**TASK OBJECTIVE**
When you copy the material below, keep every line exact and omit the pictures.

----------------------------------------

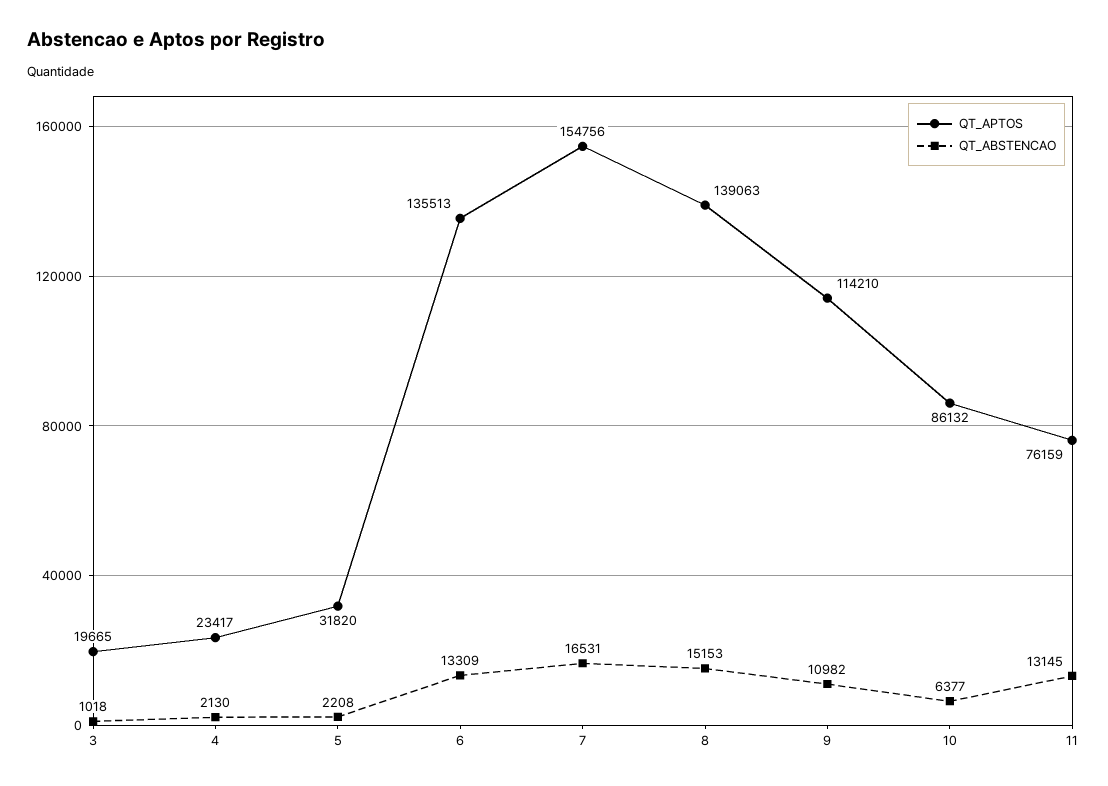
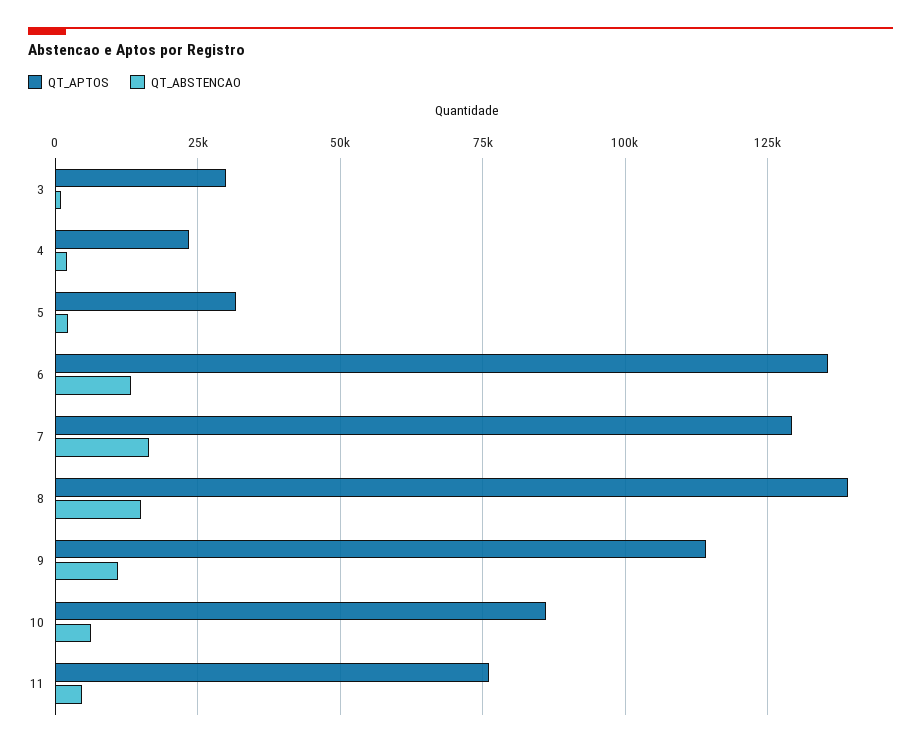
  {
    "QT_APTOS": {
-     "3": 19665,
+     "3": 30000,
      "4": 23417,
      "5": 31820,
      "6": 135513,
-     "7": 154756,
+     "7": 130000,
      "8": 139063,
      "9": 114210,
      "10": 86132,
      "11": 76159
    },
    "QT_ABSTENCAO": {
      "3": 1018,
      "4": 2130,
      "5": 2208,
      "6": 13309,
      "7": 16531,
      "8": 15153,
      "9": 10982,
      "10": 6377,
-     "11": 13145
+     "11": 5000
    }
  }

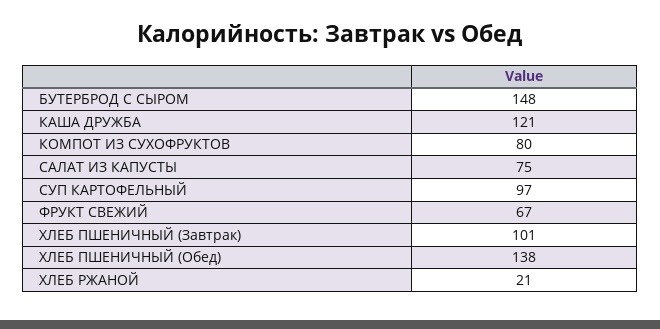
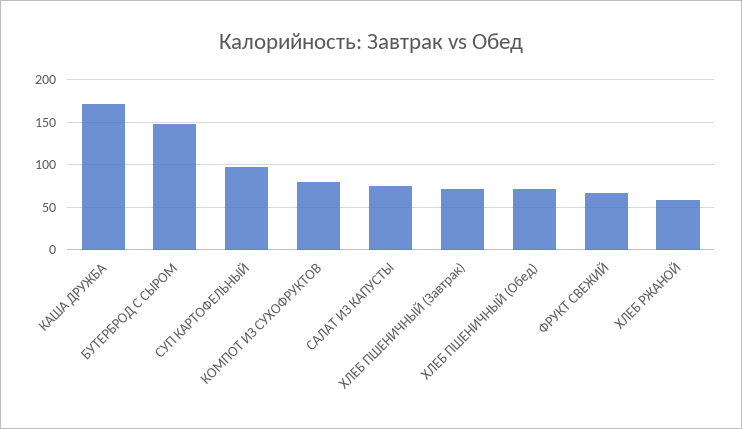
  {
    "БУТЕРБРОД С СЫРОМ": 148,
-   "КАША ДРУЖБА": 121,
+   "КАША ДРУЖБА": 170,
    "КОМПОТ ИЗ СУХОФРУКТОВ": 80,
    "САЛАТ ИЗ КАПУСТЫ": 75,
    "СУП КАРТОФЕЛЬНЫЙ": 97,
    "ФРУКТ СВЕЖИЙ": 67,
-   "ХЛЕБ ПШЕНИЧНЫЙ (Завтрак)": 101,
+   "ХЛЕБ ПШЕНИЧНЫЙ (Завтрак)": 70,
-   "ХЛЕБ ПШЕНИЧНЫЙ (Обед)": 138,
+   "ХЛЕБ ПШЕНИЧНЫЙ (Обед)": 70,
-   "ХЛЕБ РЖАНОЙ": 21
+   "ХЛЕБ РЖАНОЙ": 60
  }

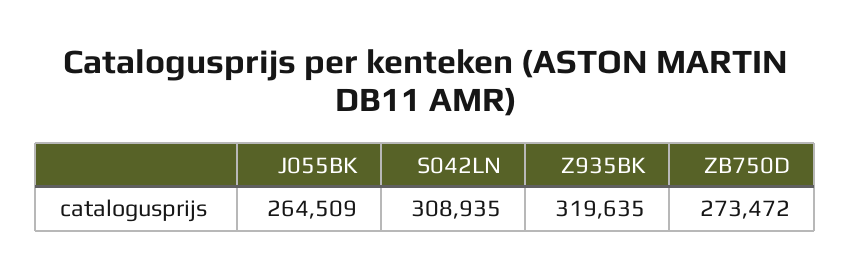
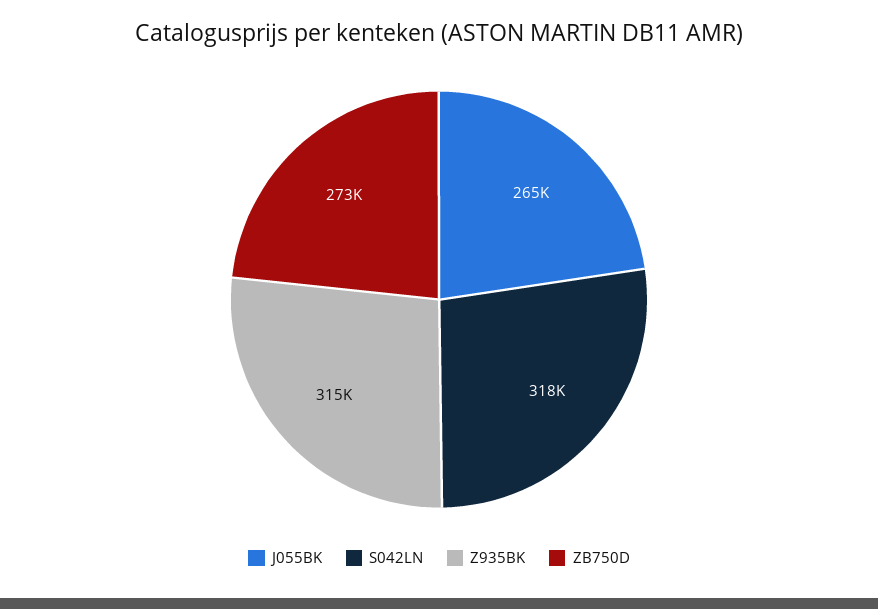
  {
    "J055BK": 264509,
-   "S042LN": 308935,
+   "S042LN": 318000,
-   "Z935BK": 319635,
+   "Z935BK": 315000,
    "ZB750D": 273472
  }

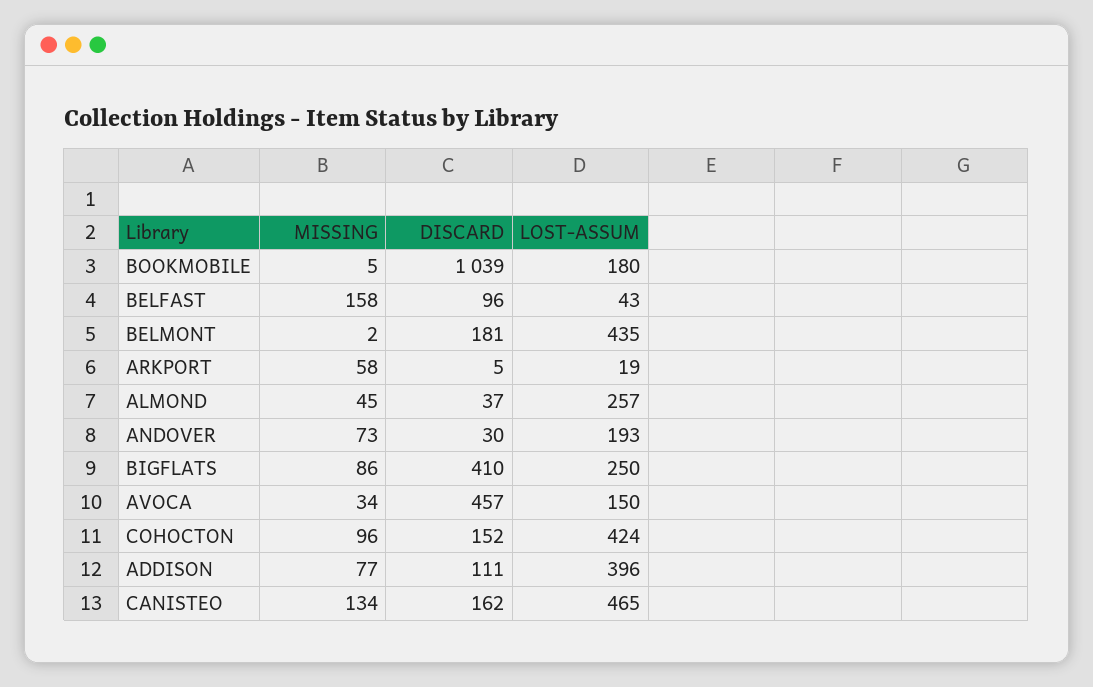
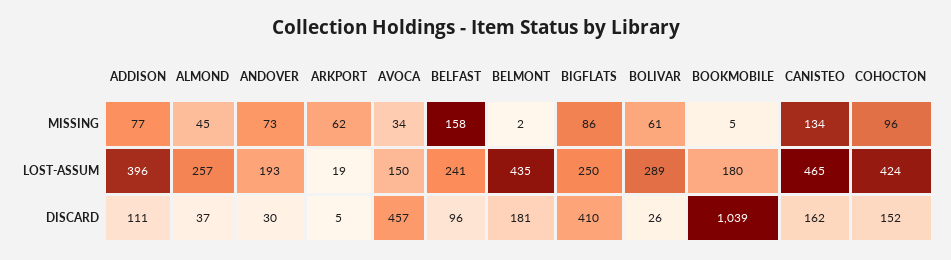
  {
    "MISSING": {
      "BOOKMOBILE": 5,
      "BELFAST": 158,
      "BELMONT": 2,
-     "ARKPORT": 58,
+     "ARKPORT": 62,
      "ALMOND": 45,
      "ANDOVER": 73,
      "BIGFLATS": 86,
      "AVOCA": 34,
      "COHOCTON": 96,
      "ADDISON": 77,
-     "CANISTEO": 134
+     "CANISTEO": 134,
+     "BOLIVAR": 61
    },
    "DISCARD": {
      "BOOKMOBILE": 1039,
      "BELFAST": 96,
      "BELMONT": 181,
      "ARKPORT": 5,
      "ALMOND": 37,
      "ANDOVER": 30,
      "BIGFLATS": 410,
      "AVOCA": 457,
      "COHOCTON": 152,
      "ADDISON": 111,
-     "CANISTEO": 162
+     "CANISTEO": 162,
+     "BOLIVAR": 26
    },
    "LOST-ASSUM": {
      "BOOKMOBILE": 180,
-     "BELFAST": 43,
+     "BELFAST": 241,
      "BELMONT": 435,
      "ARKPORT": 19,
      "ALMOND": 257,
      "ANDOVER": 193,
      "BIGFLATS": 250,
      "AVOCA": 150,
      "COHOCTON": 424,
      "ADDISON": 396,
-     "CANISTEO": 465
+     "CANISTEO": 465,
+     "BOLIVAR": 289
    }
  }

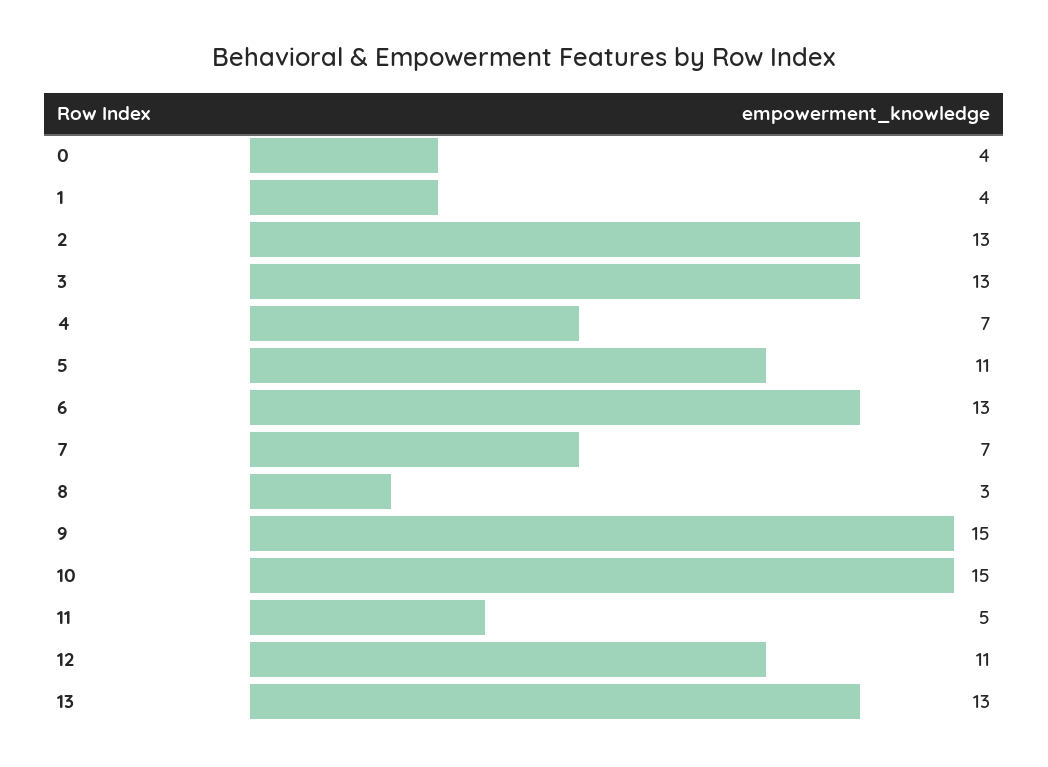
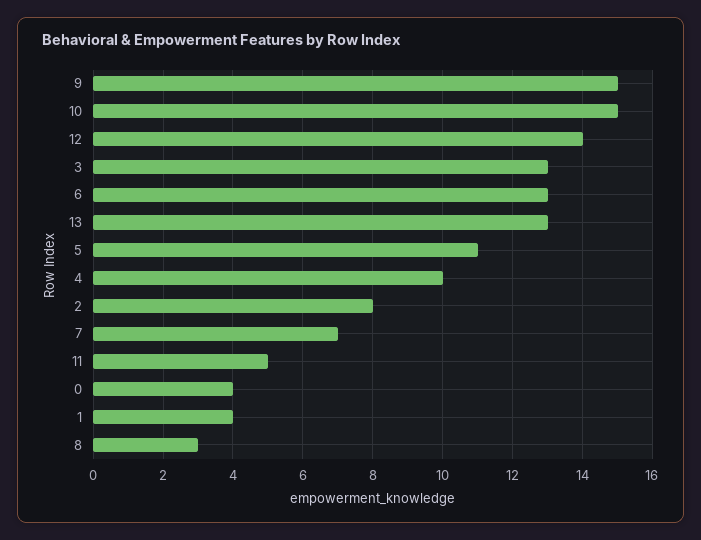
  {
    "0": 4,
    "1": 4,
-   "2": 13,
+   "2": 8,
    "3": 13,
-   "4": 7,
+   "4": 10,
    "5": 11,
    "6": 13,
    "7": 7,
    "8": 3,
    "9": 15,
    "10": 15,
    "11": 5,
-   "12": 11,
+   "12": 14,
    "13": 13
  }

----------------------------------------

**YOUR RESPONSE**
  {
    "QT_APTOS": {
-     "3": 19665,
+     "3": 30000,
      "4": 23417,
      "5": 31820,
      "6": 135513,
-     "7": 154756,
+     "7": 130000,
      "8": 139063,
      "9": 114210,
      "10": 86132,
      "11": 76159
    },
    "QT_ABSTENCAO": {
      "3": 1018,
      "4": 2130,
      "5": 2208,
      "6": 13309,
      "7": 16531,
      "8": 15153,
      "9": 10982,
      "10": 6377,
-     "11": 13145
+     "11": 5000
    }
  }

  {
    "БУТЕРБРОД С СЫРОМ": 148,
-   "КАША ДРУЖБА": 121,
+   "КАША ДРУЖБА": 170,
    "КОМПОТ ИЗ СУХОФРУКТОВ": 80,
    "САЛАТ ИЗ КАПУСТЫ": 75,
    "СУП КАРТОФЕЛЬНЫЙ": 97,
    "ФРУКТ СВЕЖИЙ": 67,
-   "ХЛЕБ ПШЕНИЧНЫЙ (Завтрак)": 101,
+   "ХЛЕБ ПШЕНИЧНЫЙ (Завтрак)": 70,
-   "ХЛЕБ ПШЕНИЧНЫЙ (Обед)": 138,
+   "ХЛЕБ ПШЕНИЧНЫЙ (Обед)": 70,
-   "ХЛЕБ РЖАНОЙ": 21
+   "ХЛЕБ РЖАНОЙ": 60
  }

  {
    "J055BK": 264509,
-   "S042LN": 308935,
+   "S042LN": 318000,
-   "Z935BK": 319635,
+   "Z935BK": 315000,
    "ZB750D": 273472
  }

  {
    "MISSING": {
      "BOOKMOBILE": 5,
      "BELFAST": 158,
      "BELMONT": 2,
-     "ARKPORT": 58,
+     "ARKPORT": 62,
      "ALMOND": 45,
      "ANDOVER": 73,
      "BIGFLATS": 86,
      "AVOCA": 34,
      "COHOCTON": 96,
      "ADDISON": 77,
-     "CANISTEO": 134
+     "CANISTEO": 134,
+     "BOLIVAR": 61
    },
    "DISCARD": {
      "BOOKMOBILE": 1039,
      "BELFAST": 96,
      "BELMONT": 181,
      "ARKPORT": 5,
      "ALMOND": 37,
      "ANDOVER": 30,
      "BIGFLATS": 410,
      "AVOCA": 457,
      "COHOCTON": 152,
      "ADDISON": 111,
-     "CANISTEO": 162
+     "CANISTEO": 162,
+     "BOLIVAR": 26
    },
    "LOST-ASSUM": {
      "BOOKMOBILE": 180,
-     "BELFAST": 43,
+     "BELFAST": 241,
      "BELMONT": 435,
      "ARKPORT": 19,
      "ALMOND": 257,
      "ANDOVER": 193,
      "BIGFLATS": 250,
      "AVOCA": 150,
      "COHOCTON": 424,
      "ADDISON": 396,
-     "CANISTEO": 465
+     "CANISTEO": 465,
+     "BOLIVAR": 289
    }
  }

  {
    "0": 4,
    "1": 4,
-   "2": 13,
+   "2": 8,
    "3": 13,
-   "4": 7,
+   "4": 10,
    "5": 11,
    "6": 13,
    "7": 7,
    "8": 3,
    "9": 15,
    "10": 15,
    "11": 5,
-   "12": 11,
+   "12": 14,
    "13": 13
  }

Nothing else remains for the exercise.